+++ SOURCE

On Sat, May 30, 2020 at 4:43 AM Kees Cook <[email protected]> wrote:
> I mean, yes, that's certainly better, but it just seems a shame that
> everyone has to do the get_unused/put_unused dance just because of how
> SCM_RIGHTS does this weird put_user() in the middle.
>
> Can anyone clarify the expected failure mode from SCM_RIGHTS? Can we
> move the put_user() after instead?

Honestly, I think trying to remove file descriptors and such after
-EFAULT is a waste of time. If userspace runs into -EFAULT, userspace
is beyond saving and can't really do much other than exit immediately.
There are a bunch of places that will change state and then throw
-EFAULT at the end if userspace supplied an invalid address, because
trying to hold locks across userspace accesses just in case userspace
supplied a bogus address is kinda silly (and often borderline
impossible).

You can actually see that even scm_detach_fds() currently just
silently swallows errors if writing some header fields fails at the
end.

2020-05-30 04:02:54

by Sargun Dhillon

[permalink] [raw]
Subject: Re: [PATCH v2 2/3] seccomp: Introduce addfd ioctl to seccomp user notifier

>
> I mean, yes, that's certainly better, but it just seems a shame that
> everyone has to do the get_unused/put_unused dance just because of how
> SCM_RIGHTS does this weird put_user() in the middle.
>
> Can anyone clarify the expected failure mode from SCM_RIGHTS? Can we
> move the put_user() after instead? I think cleanup would just be:
> replace_fd(fd, NULL, 0)
>
> So:
>
> (updated to skip sock updates on failure; thank you Christian!)
>
> int file_receive(int fd, unsigned long flags, struct file *file)
> {
> struct socket *sock;
> int ret;
>
> ret = security_file_receive(file);
> if (ret)
> return ret;
>
> /* Install the file. */
> if (fd == -1) {
> ret = get_unused_fd_flags(flags);
> if (ret >= 0)
> fd_install(ret, get_file(file));
> } else {
> ret = replace_fd(fd, file, flags);
> }
>
> /* Bump the sock usage counts. */
> if (ret >= 0) {
> sock = sock_from_file(addfd->file, &err);
> if (sock) {
> sock_update_netprioidx(&sock->sk->sk_cgrp_data);
> sock_update_classid(&sock->sk->sk_cgrp_data);
> }
> }
>
> return ret;
> }
>
> scm_detach_fds()
> ...
> for (i=0, cmfptr=(__force int __user *)CMSG_DATA(cm); i<fdmax;
> i++, cmfptr++)
> {
> int new_fd;
>
> err = file_receive(-1, MSG_CMSG_CLOEXEC & msg->msg_flags
> ? O_CLOEXEC : 0, fp[i]);
> if (err < 0)
> break;
> new_fd = err;
>
Isn't the "right" way to do this to allocate a bunch of file descriptors,
and fill up the user buffer with them, and then install the files? This
seems to like half-install the file descriptors and then error out.

++++++

INSTRUCTIONS TO FOLLOW: Summarize the thread above in two sentences.

+++ DATASET EXCERPT

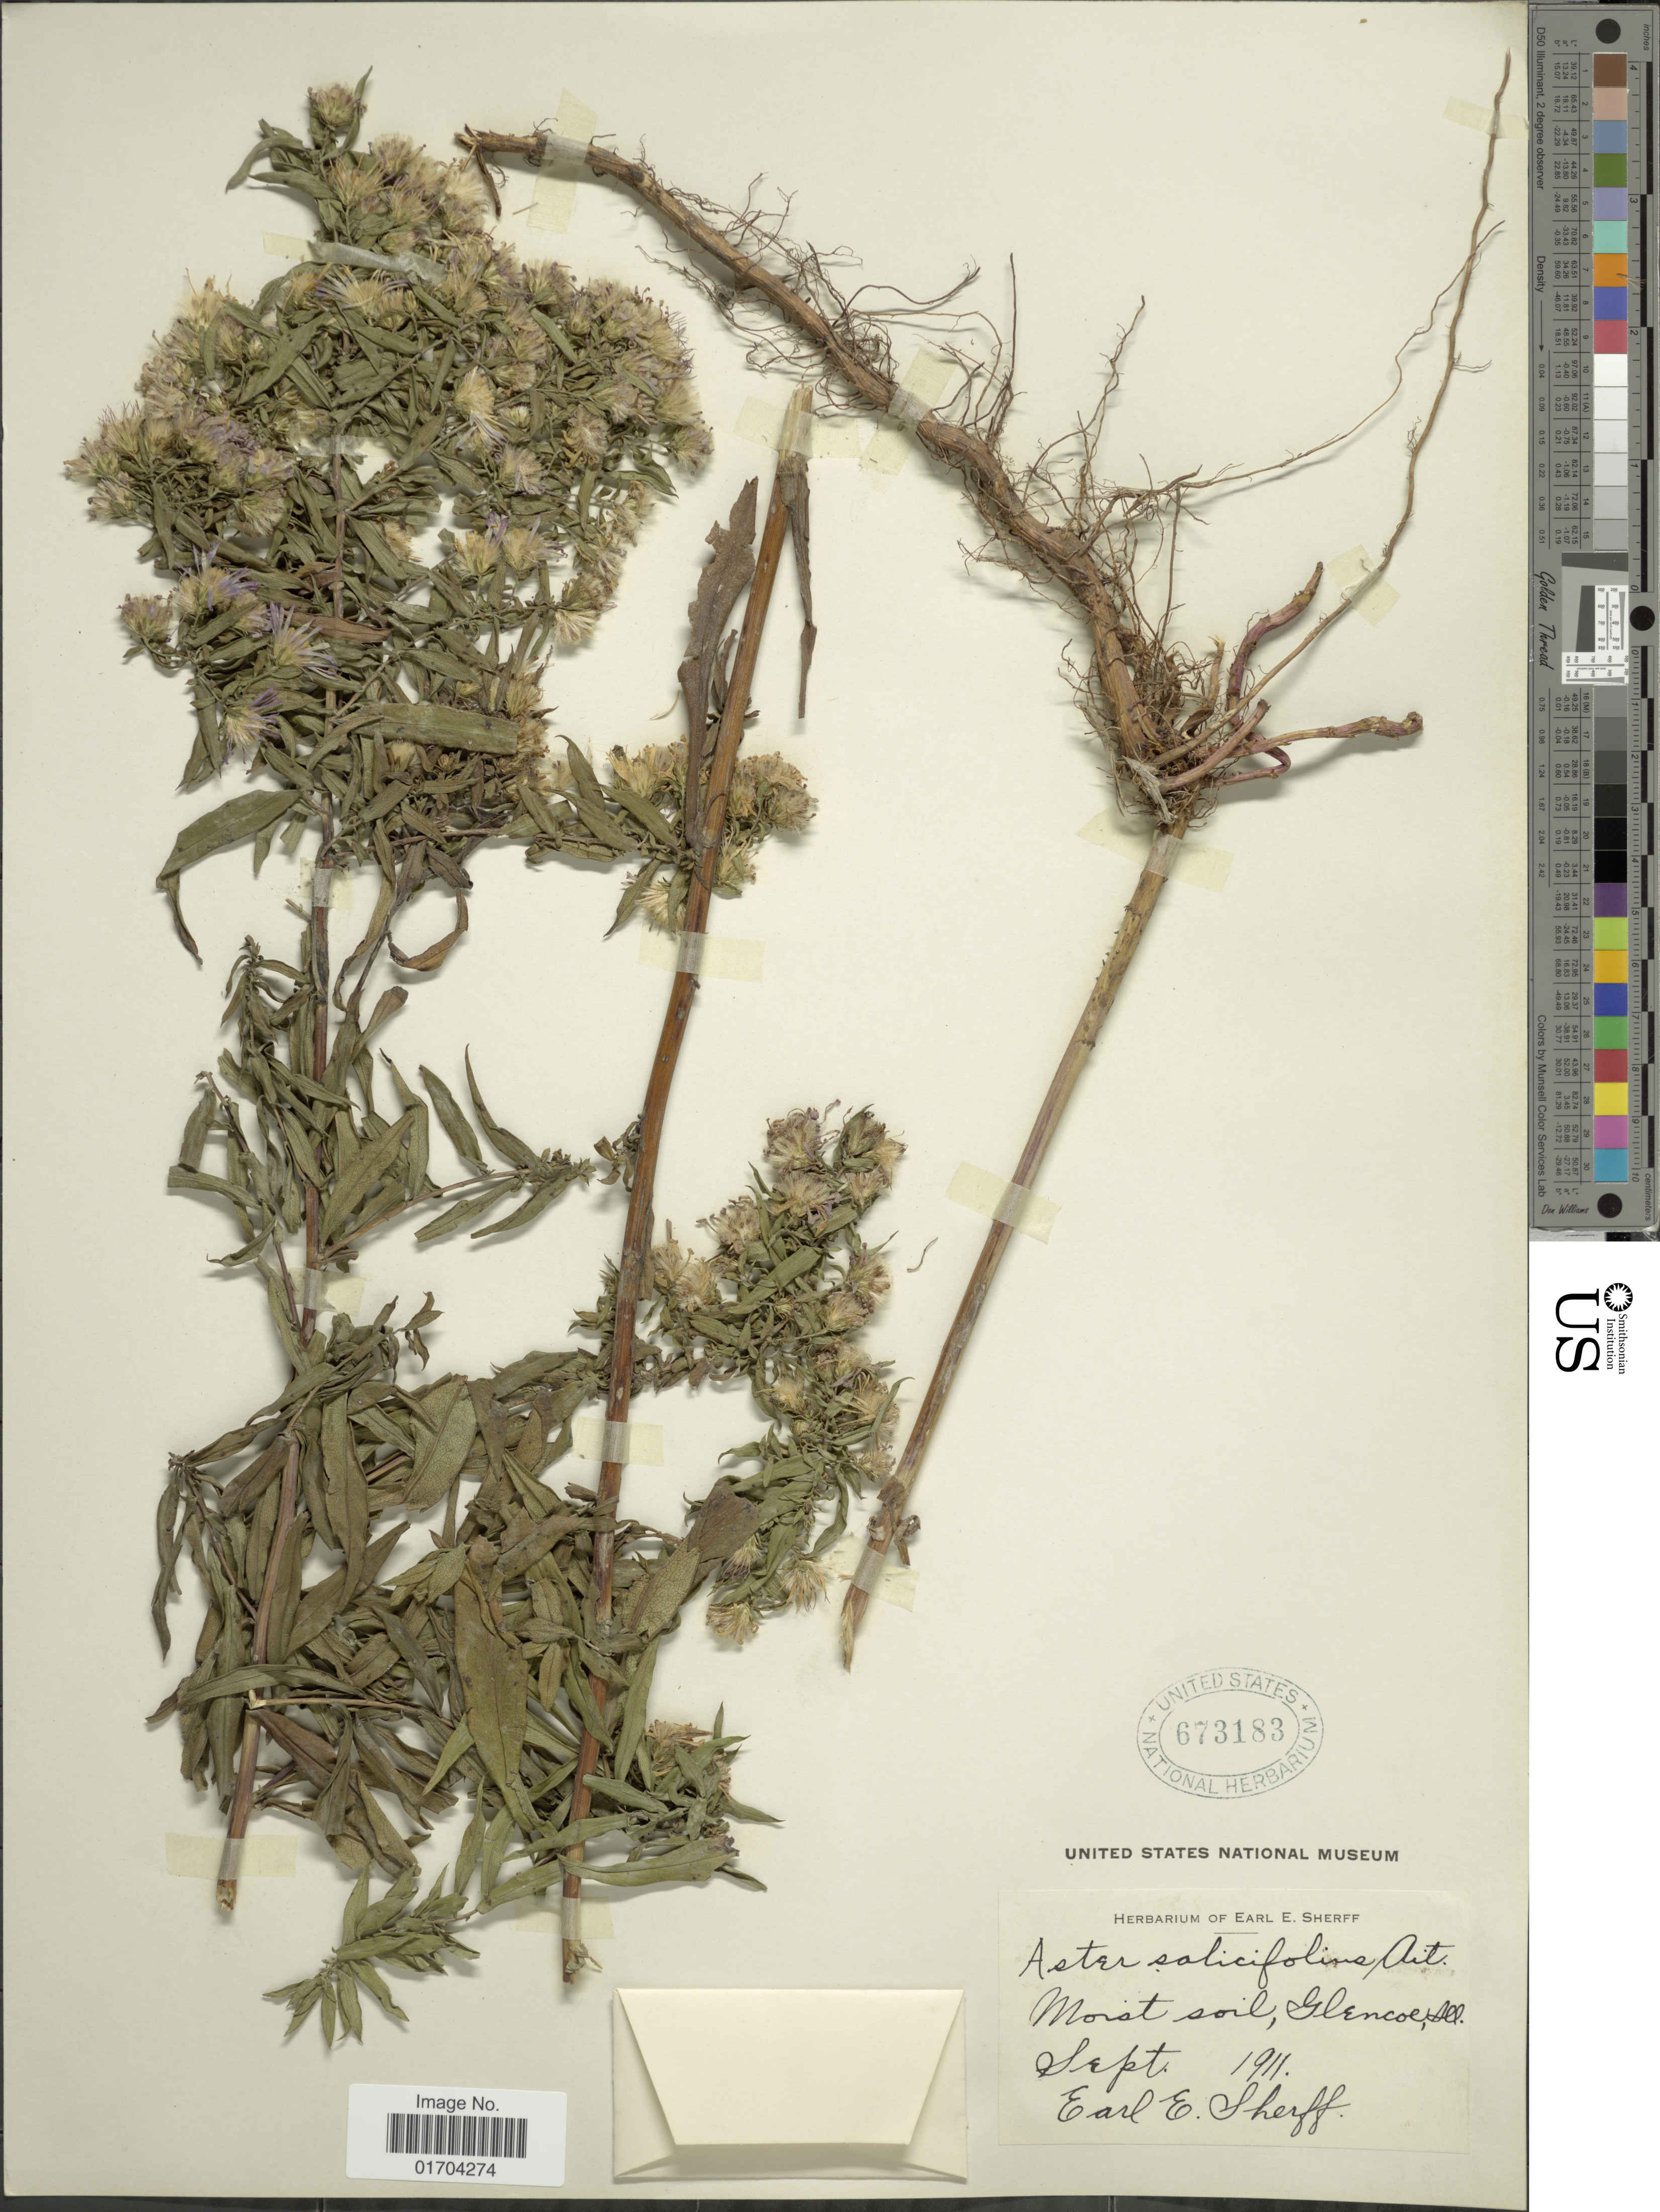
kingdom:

++++++

SOLUTION: One reply argues that removing file descriptors after -EFAULT is a waste of time, because userspace that runs into -EFAULT can do little besides exit, and it notes that scm_detach_fds() already silently swallows errors when writing some header fields fails. In another reply, Sargun Dhillon asks whether the right approach is to allocate the file descriptors, fill the user buffer with them, and only then install the files, since the quoted code seems to half-install them and then error out.